Armstrong & Associates, Inc. U.S. and Global Third-Party Logistics (3PL) Market Analysis is Released [3PL]
Third-party logistics gross revenues for the U.S. broke $110 billion for the first time in 2006. 3PL gross revenues hit $113.6 billion, a 9.5% increase. Net revenues were $53.1 billion. EBIT and net income margins in relation to net revenue were 8.6% and 5.4% respectively. Margins for the year were down slightly due to the fourth quarter economic slowdown.
As part of its just released report, Armstrong & Associates estimates the global third-party logistics market at $391 billion. European 3PL revenues are estimated at $139 billion.
For the U.S. market, International Transportation Management (ITM), which includes major components of freight forwarding and global supply chain management, had net revenue increases of 17.7%. Kuehne + Nagel, Expeditors, DHL Global and APL all had net income margins of 10% or greater compared to net revenue. ITM growth is primarily a reflection of continued economic expansion in China and the Asia Pacific markets.
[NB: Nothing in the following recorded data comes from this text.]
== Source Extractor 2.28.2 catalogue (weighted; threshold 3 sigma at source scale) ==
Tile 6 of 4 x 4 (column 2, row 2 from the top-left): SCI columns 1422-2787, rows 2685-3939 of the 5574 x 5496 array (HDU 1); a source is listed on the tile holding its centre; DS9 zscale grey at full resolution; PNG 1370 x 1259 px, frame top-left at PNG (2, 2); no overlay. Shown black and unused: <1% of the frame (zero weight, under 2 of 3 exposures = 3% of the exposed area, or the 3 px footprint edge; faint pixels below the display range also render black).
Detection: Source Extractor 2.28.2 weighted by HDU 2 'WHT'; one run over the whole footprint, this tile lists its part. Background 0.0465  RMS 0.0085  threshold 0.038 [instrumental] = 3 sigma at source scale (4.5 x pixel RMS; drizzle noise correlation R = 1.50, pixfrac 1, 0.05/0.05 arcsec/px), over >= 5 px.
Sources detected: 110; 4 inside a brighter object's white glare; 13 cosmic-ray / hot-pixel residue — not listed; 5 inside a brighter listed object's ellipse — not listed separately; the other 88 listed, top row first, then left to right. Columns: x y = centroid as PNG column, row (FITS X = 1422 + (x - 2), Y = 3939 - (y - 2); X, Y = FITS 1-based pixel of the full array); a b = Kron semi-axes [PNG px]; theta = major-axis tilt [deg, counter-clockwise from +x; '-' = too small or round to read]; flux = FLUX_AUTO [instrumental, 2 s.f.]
Domestic Transportation Management (DTM), including freight brokerage, posted a 12% gain in net revenues (gross margin). Gross revenues (turnover) were $33.8 billion. BAX, BNSF, C.H. Robinson, Meridian IQ and NFI grew by more than 20%. Hub, Penske, Ryder and Werner grew by 10% or more. After-tax Net margin for DTM was 11.1%
DTM net revenue growth slipped from 18% in 2005 and net income margin dropped by 1%. We attribute these changes to the U.S. economic slowdown; they are temporary downturns and have no significant long term importance for key players in DTM. Despite the slowdown, C.H. Robinson still ended the year with net revenues of $1.1 billion and a net income margin of 24.7%. BNSF Logistics, Hub, NFI and Werner all had double digit net income margins.